Some of them offer "multiple paths", but you know what? I never follow them. By the time I replay the game, I've forgotten enough that I'm just looking to have a very similar experience to what I had before. Sometimes, after my very first play through, I'll sit down and immediately play again with a different "path". However, it's rare that I'll finish that play, because I'll get "played out" before reaching the end.

I've tried to play these games using other styles, but I usually just can't do it. It's just not as interesting to me. So, obviously, their extremely high replay values don't come from being able to play different ways.

I always play a mage, a hacker, a scientific expansionist, and a volleyball player with unconvincing breasts.

But the games with the highest replay value typically allow me to play as a thief, a soldier, a berserker, and... a different volleyball player with unconvincing breasts. Even if I don't choose to.

So perhaps there is something that happens because of this design feature.

I think it's extraneous patterns.

Okay, most of you probably don't have a clue what I'm talking about.

When you play a game, you're really pounding through patterns.
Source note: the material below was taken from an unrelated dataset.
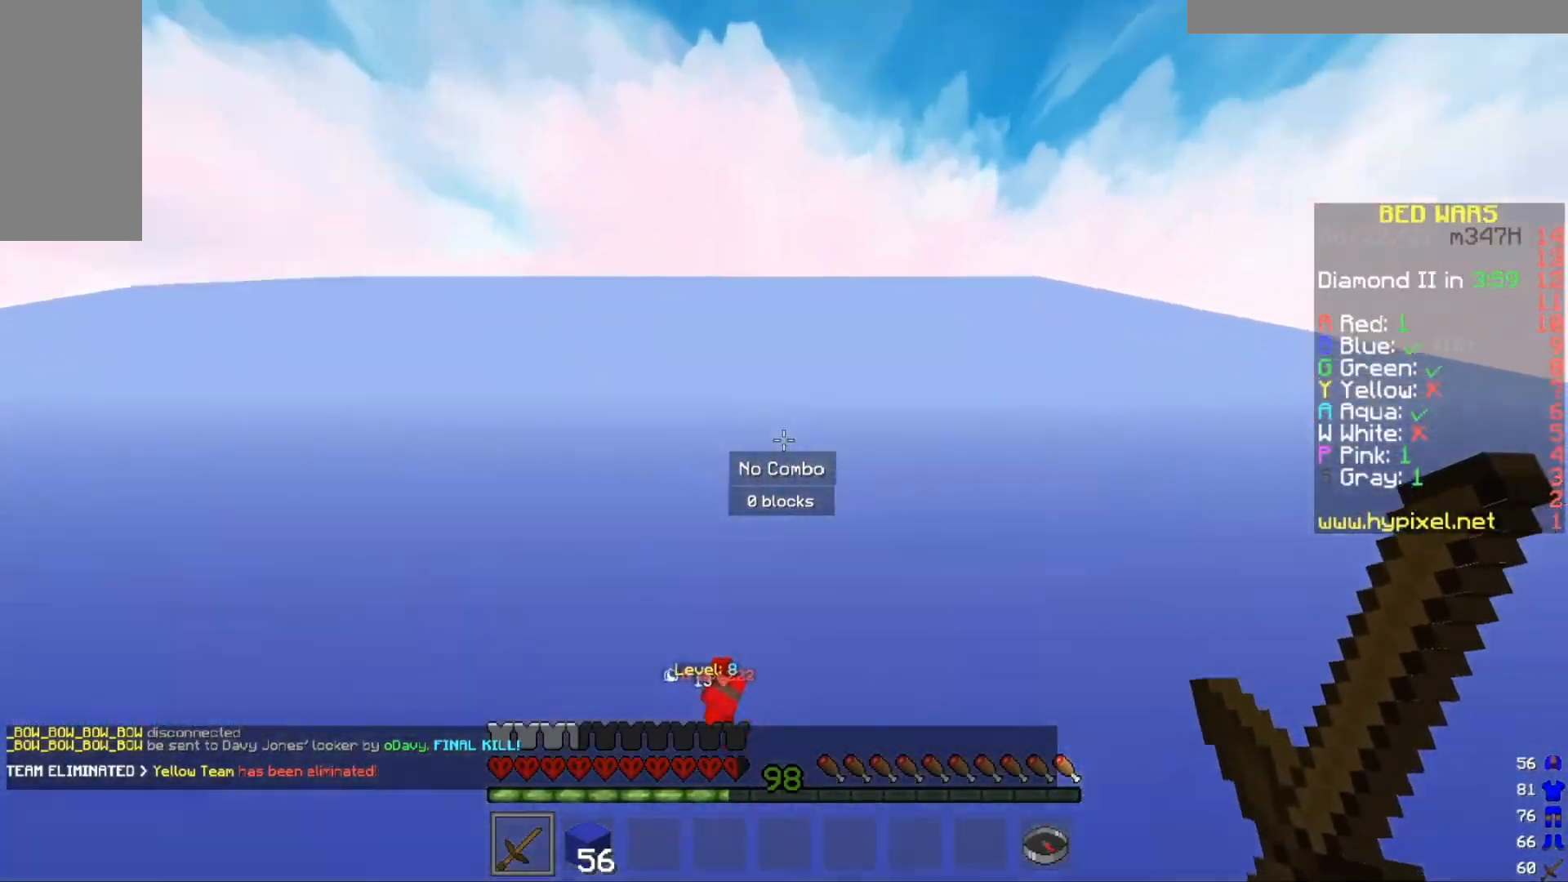
{"keys": [], "mouse": [], "events": []}
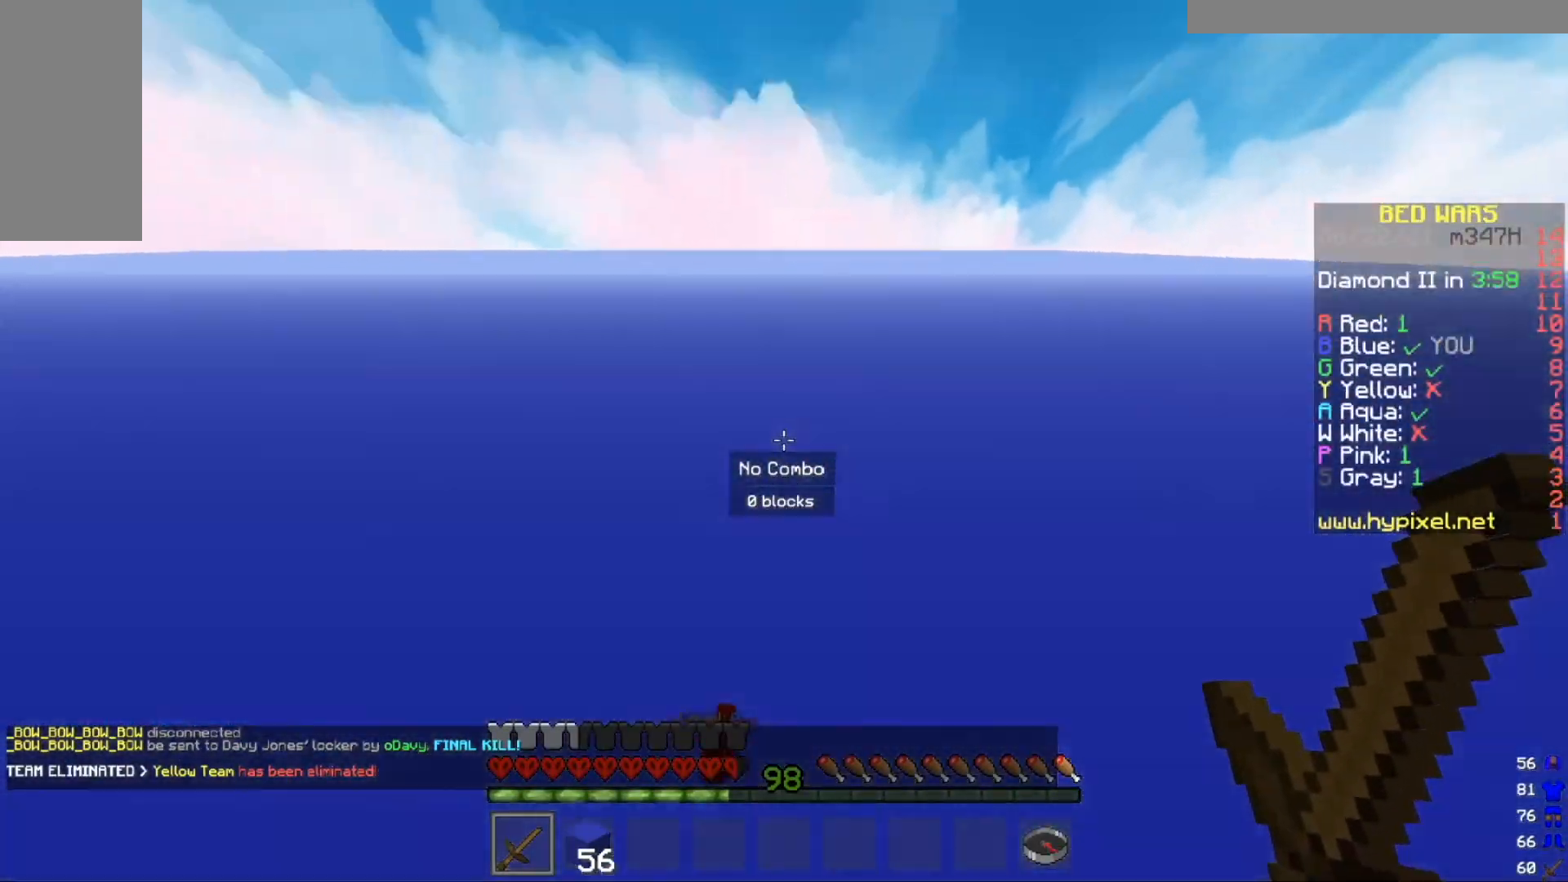
{"keys": [], "mouse": [], "events": []}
Sometimes, this is extremely obvious: gotta dodge the bullets, gotta level optimally, whatever. Most games focus on these kinds of central patterns.
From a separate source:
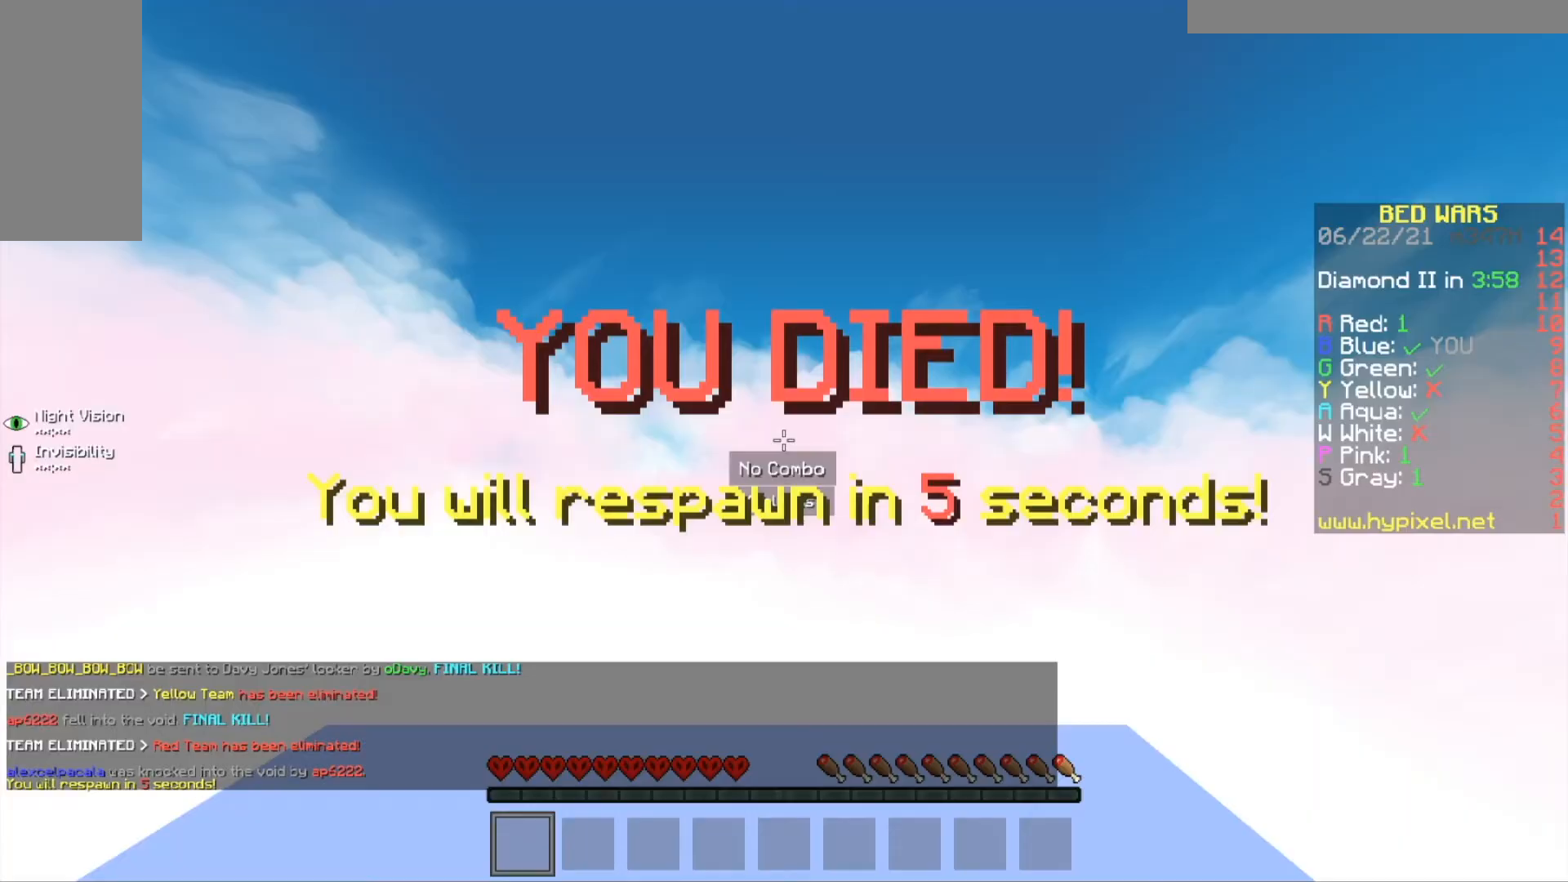
{"keys": [], "mouse": [], "events": []}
But the games which have a high replay value seem to have patterns you don't use. Added details that are necessary for other plays, but not for this one. These details catch your attention, they give the world a depth... because they are't there for you. You remember them, like a road crash you saw while driving to work. The world feels alive and you feel like there's more to the game than just you wandering along the straight and narrow path to victory.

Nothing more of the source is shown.